Not me! You have the wrong person!
But the words refused to form in her frozen throat.

“My mission is a simple one: find the grown children, find out what they really know, and then decide whether they should die.”

She felt herself shiver with a deep-seated rage. Not only against this emissary but also at the institution that had reduced her to a shell of what most people were.

Smith drawled on. “The church is in a bit of a spot as you probably know. Everyone seems to hate her these days. Not without reason, mind you, but there it is. The only group of people more despised than Catholics are Protestants. Used to be Muslims and Hindus and all the Eastern freaks took the cake. Well that's all changed, and as a good Christian solider I feel compelled to do my part in cleaning things up.”

He winked.

“Which brings me here. So then, let's begin. I need to know what you know.” Agent Smith got off the wooden kitchen chair, settled into the leather recliner to the right of the sofa, crossed his legs, lay his head back, and closed his eyes.

“Go ahead, take some time. I'm in no hurry.”

CHAPTER SEVEN

Day Two

BILLY REDIGER left his apartment at two in the morning, climbed into the old cobalt-blue Porsche 911 he'd won in a poker game a few months ago, ignited the engine, and left 2917 Atlantic Street behind for the last time.

At least that was the plan.

He'd made an emergency call to the judge and explained that, however inconvenient it might be for the court, health issues were forcing him to remove himself from the defense of Anthony Sacks. Unless, of course, she was willing to let him present his closing arguments
in absentia
, to be read by the clerk.

After five minutes of chastisement, she agreed to let the clerk read his closing arguments, only because the case against Sacks was so airtight that closing arguments were futile anyway, she claimed.

So much for Anthony Sacks's day in court.

Billy had typed up his closing argument—which took one last stab at confusing the jury by reminding them of their own sins—sent it to the judge via the Net, packed up his few belongings, and cleared out.

The night was cool and the traffic nearly nonexistent at such an early hour, so he lowered the top, turned up the stereo, and pretended that all was as fine as a sunny Sunday in June.

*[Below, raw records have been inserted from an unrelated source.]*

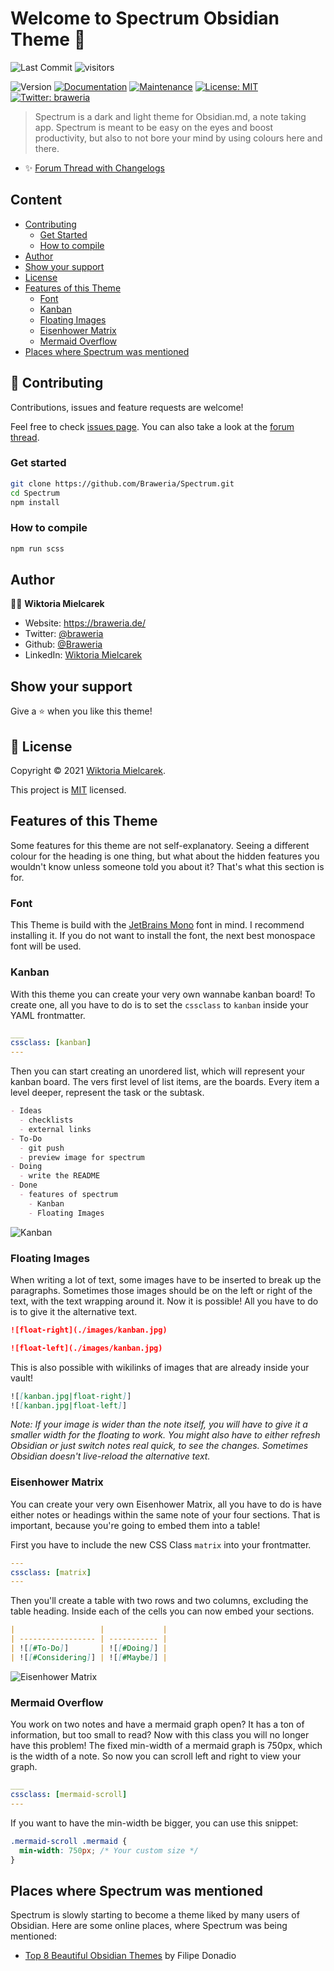# Welcome to Spectrum Obsidian Theme 👋
![Last Commit](https://img.shields.io/github/last-commit/braweria/Spectrum?style=for-the-badge) ![visitors](https://visitor-badge.laobi.icu/badge?page_id=braweria.Spectrum)  

![Version](https://img.shields.io/badge/version-0.17.0-blue?style=for-the-badge)
[![Documentation](https://img.shields.io/badge/documentation-yes-brightgreen?style=for-the-badge)](https://github.com/Braweria/Spectrum#readme)
[![Maintenance](https://img.shields.io/badge/Maintained%3F-yes-green?style=for-the-badge)](https://github.com/Braweria/Spectrum/graphs/commit-activity)
[![License: MIT](https://img.shields.io/github/license/Braweria/Spectrum?style=for-the-badge)](https://github.com/Braweria/Spectrum/blob/master/LICENSE)
[![Twitter: braweria](https://img.shields.io/twitter/follow/braweria.svg?style=social)](https://twitter.com/braweria)

> Spectrum is a dark and light theme for Obsidian.md, a note taking app. Spectrum is meant to be easy on the eyes and boost productivity, but also to not bore your mind by using colours here and there.

- ✨ [Forum Thread with Changelogs](https://forum.obsidian.md/t/12688)

## Content

- [Contributing](#-Contributing)
  - [Get Started](#Get-Started)
  - [How to compile](#How-to-compile)
- [Author](#Author)
- [Show your support](#Show-your-support)
- [License](#-License)
- [Features of this Theme](#Features-of-this-Theme)
  - [Font](#Font)
  - [Kanban](#Kanban)
  - [Floating Images](#Floating-Images)
  - [Eisenhower Matrix](#Eisenhower-Matrix)
  - [Mermaid Overflow](#Mermaid-Overflow)
- [Places where Spectrum was mentioned](#Places-where-Spectrum-was-mentioned)

## 🤝 Contributing

Contributions, issues and feature requests are welcome!

Feel free to check [issues page](https://github.com/Braweria/Spectrum/issues). You can also take a look at the [forum thread](https://forum.obsidian.md/t/12688).

### Get started 

```sh
git clone https://github.com/Braweria/Spectrum.git
cd Spectrum
npm install
```

### How to compile

```sh
npm run scss
```

## Author

👩‍💻 **Wiktoria Mielcarek**

* Website: https://braweria.de/
* Twitter: [@braweria](https://twitter.com/braweria)
* Github: [@Braweria](https://github.com/Braweria)
* LinkedIn: [Wiktoria Mielcarek](https://linkedin.com/in/wiktoria-mielcarek)


## Show your support

Give a ⭐️ when you like this theme!


## 📝 License

Copyright © 2021 [Wiktoria Mielcarek](https://github.com/Braweria).

This project is [MIT](https://github.com/Braweria/Spectrum/blob/master/LICENSE) licensed.

## Features of this Theme

Some features for this theme are not self-explanatory. Seeing a different colour for the heading is one thing, but what about the hidden features you wouldn't know unless someone told you about it? That's what this section is for.

### Font

This Theme is build with the [JetBrains Mono](https://www.jetbrains.com/lp/mono/) font in mind. I recommend installing it. If you do not want to install the font, the next best monospace font will be used.


### Kanban

With this theme you can create your very own wannabe kanban board! To create one, all you have to do is to set the `cssclass` to `kanban` inside your YAML frontmatter.

```yaml
___
cssclass: [kanban]
---
```

Then you can start creating an unordered list, which will represent your kanban board. The vers first level of list items, are the boards. Every item a level deeper, represent the task or the subtask.

```md
- Ideas
  - checklists
  - external links
- To-Do
  - git push
  - preview image for spectrum
- Doing
  - write the README
- Done
  - features of spectrum
    - Kanban
    - Floating Images
```

![Kanban](./images/kanban.jpg)

### Floating Images

When writing a lot of text, some images have to be inserted to break up the paragraphs. Sometimes those images should be on the left or right of the text, with the text wrapping around it. Now it is possible! All you have to do is to give it the alternative text.

```md
![float-right](./images/kanban.jpg)
```
```md
![float-left](./images/kanban.jpg)
```

This is also possible with wikilinks of images that are already inside your vault!

```md
![[kanban.jpg|float-right]]
![[kanban.jpg|float-left]]
```

*Note: If your image is wider than the note itself, you will have to give it a smaller width for the floating to work. You might also have to either refresh Obsidian or just switch notes real quick, to see the changes. Sometimes Obsidian doesn't live-reload the alternative text.*

### Eisenhower Matrix

You can create your very own Eisenhower Matrix, all you have to do is have either notes or headings within the same note of your four sections. That is important, because you're going to embed them into a table!

First you have to include the new CSS Class `matrix` into your frontmatter.

```yaml
---
cssclass: [matrix]
---
```

Then you'll create a table with two rows and two columns, excluding the table heading. Inside each of the cells you can now embed your sections.

```md
|                   |             |
| ----------------- | ----------- |
| ![[#To-Do]]       | ![[#Doing]] |
| ![[#Considering]] | ![[#Maybe]] |
```

![Eisenhower Matrix](./images/eisenhower.png)

### Mermaid Overflow

You work on two notes and have a mermaid graph open? It has a ton of information, but too small to read? Now with this class you will no longer have this problem! The fixed min-width of a mermaid graph is 750px, which is the width of a note. So now you can scroll left and right to view your graph.

```yaml
___
cssclass: [mermaid-scroll]
---
```

If you want to have the min-width be bigger, you can use this snippet:

```css
.mermaid-scroll .mermaid {
  min-width: 750px; /* Your custom size */ 
}
```

## Places where Spectrum was mentioned

Spectrum is slowly starting to become a theme liked by many users of Obsidian. Here are some online places, where Spectrum was being mentioned:

- [Top 8 Beautiful Obsidian Themes](https://www.youtube.com/watch?v=JgtyQeWkXxE) by Filipe Donadio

Truth was, he'd just hit bottom. And even now, the bottom felt like it was about to give way. Muness had long arms, and it would only take him a day at most to figure out that Billy had fled the city and done the only thing that made any sense.

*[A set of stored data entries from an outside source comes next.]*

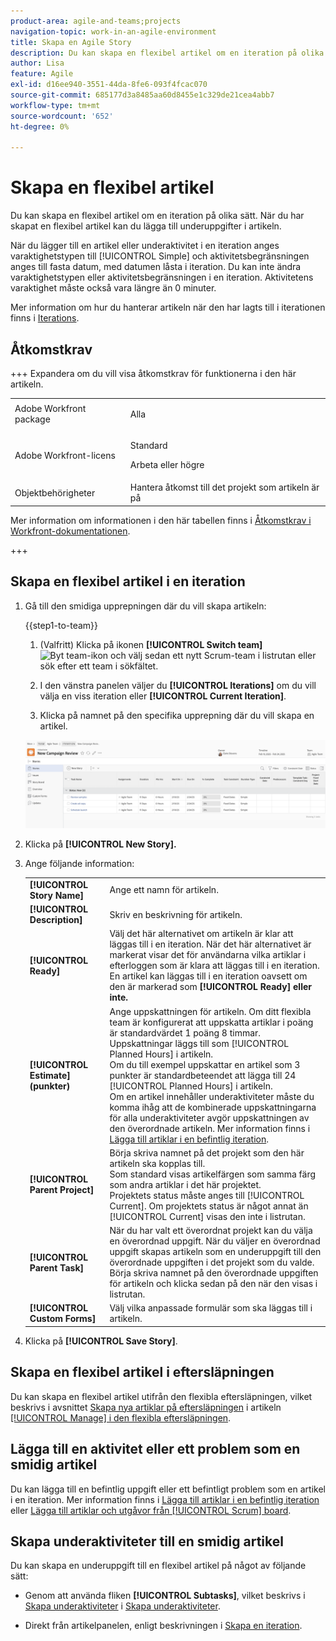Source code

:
 ```yaml
---
product-area: agile-and-teams;projects
navigation-topic: work-in-an-agile-environment
title: Skapa en Agile Story
description: Du kan skapa en flexibel artikel om en iteration på olika sätt. När du har skapat en flexibel artikel kan du lägga till underuppgifter i artikeln.
author: Lisa
feature: Agile
exl-id: d16ee940-3551-44da-8fe6-093f4fcac070
source-git-commit: 685177d3a8485aa60d8455e1c329de21cea4abb7
workflow-type: tm+mt
source-wordcount: '652'
ht-degree: 0%

---
```


# Skapa en flexibel artikel

Du kan skapa en flexibel artikel om en iteration på olika sätt. När du har skapat en flexibel artikel kan du lägga till underuppgifter i artikeln.

När du lägger till en artikel eller underaktivitet i en iteration anges varaktighetstypen till [!UICONTROL Simple] och aktivitetsbegränsningen anges till fasta datum, med datumen låsta i iteration. Du kan inte ändra varaktighetstypen eller aktivitetsbegränsningen i en iteration. Aktivitetens varaktighet måste också vara längre än 0 minuter.

Mer information om hur du hanterar artikeln när den har lagts till i iterationen finns i [Iterations](../../agile/use-scrum-in-an-agile-team/iterations/iterations.md).

## Åtkomstkrav

+++ Expandera om du vill visa åtkomstkrav för funktionerna i den här artikeln.

<table style="table-layout:auto"> 
 <col> 
 </col> 
 <col> 
 </col> 
 <tbody> 
  <tr> 
   <td role="rowheader">Adobe Workfront package</td> 
   <td> <p>Alla</p> </td> 
  </tr> 
  <tr> 
   <td role="rowheader">Adobe Workfront-licens</td> 
   <td> <p>Standard</p> 
   <p>Arbeta eller högre</p> </td> 
  </tr>
  <tr> 
   <td role="rowheader">Objektbehörigheter</td> 
   <td>Hantera åtkomst till det projekt som artikeln är på </td> 
  </tr> 
 </tbody> 
</table>

Mer information om informationen i den här tabellen finns i [Åtkomstkrav i Workfront-dokumentationen](/help/quicksilver/administration-and-setup/add-users/access-levels-and-object-permissions/access-level-requirements-in-documentation.md).

+++

## Skapa en flexibel artikel i en iteration

1. Gå till den smidiga upprepningen där du vill skapa artikeln:

   {{step1-to-team}}

   1. (Valfritt) Klicka på ikonen **[!UICONTROL Switch team]** ![Byt team-ikon](assets/switch-team-icon.png) och välj sedan ett nytt Scrum-team i listrutan eller sök efter ett team i sökfältet.

   1. I den vänstra panelen väljer du **[!UICONTROL Iterations]** om du vill välja en viss iteration eller **[!UICONTROL Current Iteration]**.
   1. Klicka på namnet på den specifika upprepning där du vill skapa en artikel.

   ![Lägg till ny artikel i iteration](assets/iteration-stories-list.png)

1. Klicka på **[!UICONTROL New Story].**
1. Ange följande information:

   <table style="table-layout:auto">
    <col>
    <col>
    <tbody>
     <tr>
      <td role="rowheader"><strong>[!UICONTROL Story Name]</strong></td>
      <td>Ange ett namn för artikeln.</td>
     </tr>
     <tr>
      <td role="rowheader"><strong>[!UICONTROL Description]</strong></td>
      <td>Skriv en beskrivning för artikeln.</td>
     </tr>
     <tr>
      <td role="rowheader"><strong>[!UICONTROL Ready]</strong></td>
      <td>Välj det här alternativet om artikeln är klar att läggas till i en iteration. När det här alternativet är markerat visar det för användarna vilka artiklar i efterloggen som är klara att läggas till i en iteration.<br>En artikel kan läggas till i en iteration oavsett om den är markerad som <strong>[!UICONTROL Ready] eller inte.</strong></td>
     </tr>
     <tr>
      <td role="rowheader"><strong>[!UICONTROL Estimate] (punkter)</strong></td>
      <td>Ange uppskattningen för artikeln. Om ditt flexibla team är konfigurerat att uppskatta artiklar i poäng är standardvärdet 1 poäng 8 timmar. Uppskattningar läggs till som [!UICONTROL Planned Hours] i artikeln.<br>Om du till exempel uppskattar en artikel som 3 punkter är standardbeteendet att lägga till 24 [!UICONTROL Planned Hours] i artikeln.<br>Om en artikel innehåller underaktiviteter måste du komma ihåg att de kombinerade uppskattningarna för alla underaktiviteter avgör uppskattningen av den överordnade artikeln. Mer information finns i <a href="../../agile/use-scrum-in-an-agile-team/iterations/add-stories-to-existing-iteration.md" class="MCXref xref">Lägga till artiklar i en befintlig iteration</a>.</td>
     </tr>
     <tr>
      <td role="rowheader"><strong>[!UICONTROL Parent Project]</strong></td>
      <td>Börja skriva namnet på det projekt som den här artikeln ska kopplas till.<br>Som standard visas artikelfärgen som samma färg som andra artiklar i det här projektet.<br>Projektets status måste anges till [!UICONTROL Current]. Om projektets status är något annat än [!UICONTROL Current] visas den inte i listrutan.</td>
     </tr>
     <tr>
      <td role="rowheader"><strong>[!UICONTROL Parent Task]</strong></td>
      <td>När du har valt ett överordnat projekt kan du välja en överordnad uppgift. När du väljer en överordnad uppgift skapas artikeln som en underuppgift till den överordnade uppgiften i det projekt som du valde.<br>Börja skriva namnet på den överordnade uppgiften för artikeln och klicka sedan på den när den visas i listrutan.</td>
     </tr>
     <tr>
      <td role="rowheader"><strong>[!UICONTROL Custom Forms]</strong></td>
      <td>Välj vilka anpassade formulär som ska läggas till i artikeln.</td>
     </tr>
    </tbody>
   </table>

1. Klicka på **[!UICONTROL Save Story]**.

## Skapa en flexibel artikel i eftersläpningen

Du kan skapa en flexibel artikel utifrån den flexibla eftersläpningen, vilket beskrivs i avsnittet [Skapa nya artiklar på eftersläpningen](../../agile/work-in-an-agile-environment/manage-the-agile-backlog.md#creating-new-stories) i artikeln [[!UICONTROL Manage] i den flexibla eftersläpningen](../../agile/work-in-an-agile-environment/manage-the-agile-backlog.md).

## Lägga till en aktivitet eller ett problem som en smidig artikel

Du kan lägga till en befintlig uppgift eller ett befintligt problem som en artikel i en iteration. Mer information finns i [Lägga till artiklar i en befintlig iteration](../../agile/use-scrum-in-an-agile-team/iterations/add-stories-to-existing-iteration.md) eller [Lägga till artiklar och utgåvor från [!UICONTROL Scrum] board](../../agile/use-scrum-in-an-agile-team/scrum-board/add-story-from-scrum-board.md).

## Skapa underaktiviteter till en smidig artikel

Du kan skapa en underuppgift till en flexibel artikel på något av följande sätt:

* Genom att använda fliken **[!UICONTROL Subtasks]**, vilket beskrivs i [Skapa underaktiviteter](../../manage-work/tasks/create-tasks/create-subtasks.md#creating-subtasks) i [Skapa underaktiviteter](../../manage-work/tasks/create-tasks/create-subtasks.md).

* Direkt från artikelpanelen, enligt beskrivningen i [Skapa en iteration](../../agile/use-scrum-in-an-agile-team/iterations/create-an-iteration.md).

Gone after Darcy. Which in Billy's mind didn't make much sense at all.

According to the online digital map index, Lewistown, Pennsylvania, was two hundred thirty miles from Atlantic City, up the 42 to the 76 to the 22. A good four hours without traffic. With any luck he'd beat the morning rush and arrive before she headed out for the Hyundai plant where she worked, information according to the thoughts of Ricardo Muness.

Billy tried to tap his hand to the beat crackling through the old speakers but couldn't get it right in such a ragged state of mind. He settled for chewing on his fingernail.

Darcy. He wasn't sure how he'd feel seeing her again. Depended if she attempted to bite his head off or not.

Butterflies fluttered in his belly. He'd sworn her off and gone his own way when they were still fourteen, but she'd been his first true love, if indeed love could be found in hell, which was the only way he could succinctly characterize the monastery they'd grown up in. But their experience had forged a bond between them that he could never deny. A part of Darcy had remained with him to this day. Though which part, he wasn't sure.

The thought made him swallow. What did she look like? Was she large, skinny? Had she become a socialite or retreated into a cocoon? Was she married, dating, an ax murderer, into sports? Did she think about him?